Paolo conducía enfocado en el camino. La luz del sol se filtraba por la ventanilla e iluminaba sus facciones bien definidas. Angelo entrecerró los ojos y lo observó con discreción.
Apoyó un brazo en la ventanilla y contempló el ir y venir de los carros.
Levantó la vista y una sonrisa se dibujó en sus labios.
—Oye, Paolo, quiero aprender a manejar.
Él rio.
—Claro que sí. En cuanto lleguemos a la casa, lo arreglo.
Angelo sonrió.
—Gracias, hermano.
Desde que eran niños, Paolo nunca le había negado nada.

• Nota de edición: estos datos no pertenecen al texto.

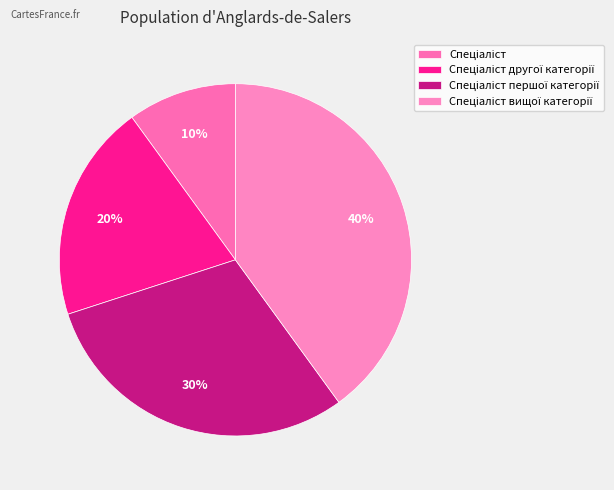

What is the smallest slice in the pie chart?

Спеціаліст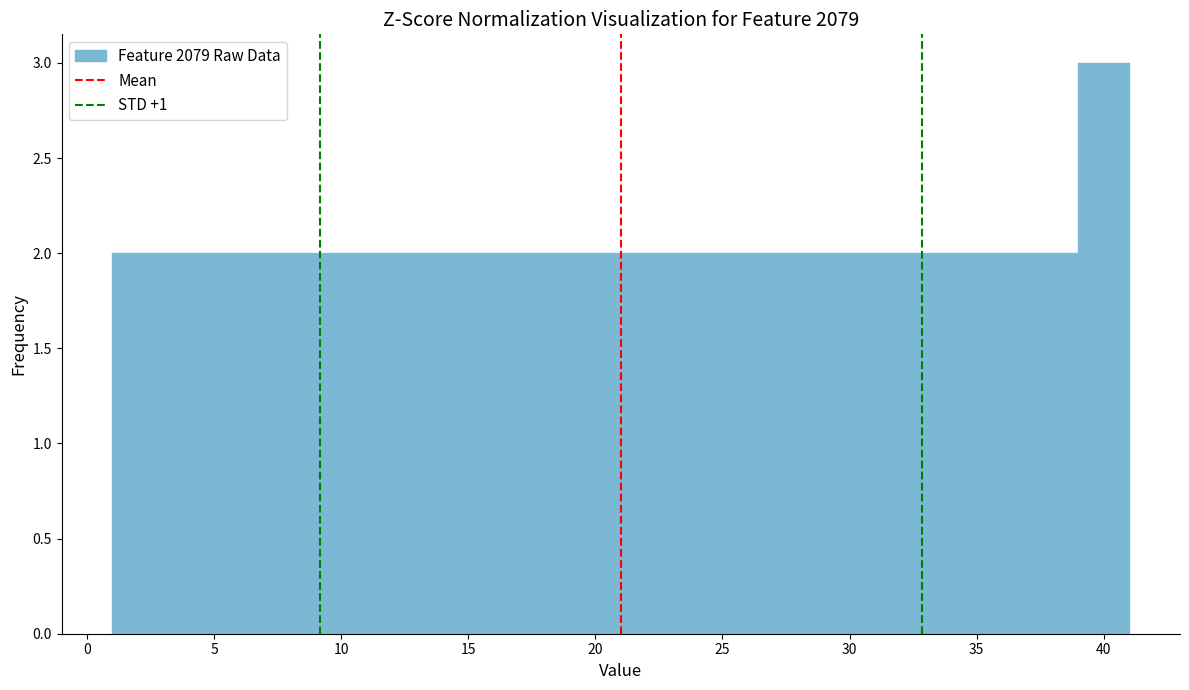

How tall is the bar that spans 9 to 11 on the x-axis? The values are not printed on the chart, so give them approximately, as read against the axis.

2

En el fondo, siempre sintió que estaba en deuda con él.
Angelo veía por la ventanilla, perdido en sus pensamientos. De repente, como si recordara algo importante, se giró hacia su hermano, un poco agitado.
—Oye, ¿y Cristi? ¿Cómo ha estado?
La mano de Paolo se tensó sobre el volante.
—Bien. Ha estado bien.
Angelo sonrió con un dejo de nostalgia.
—Qué bueno. Cuando me fui a Inglaterra, era solo una niña. Seguro que ya es toda una mujer.
Paolo notó la mirada perdida de su hermano.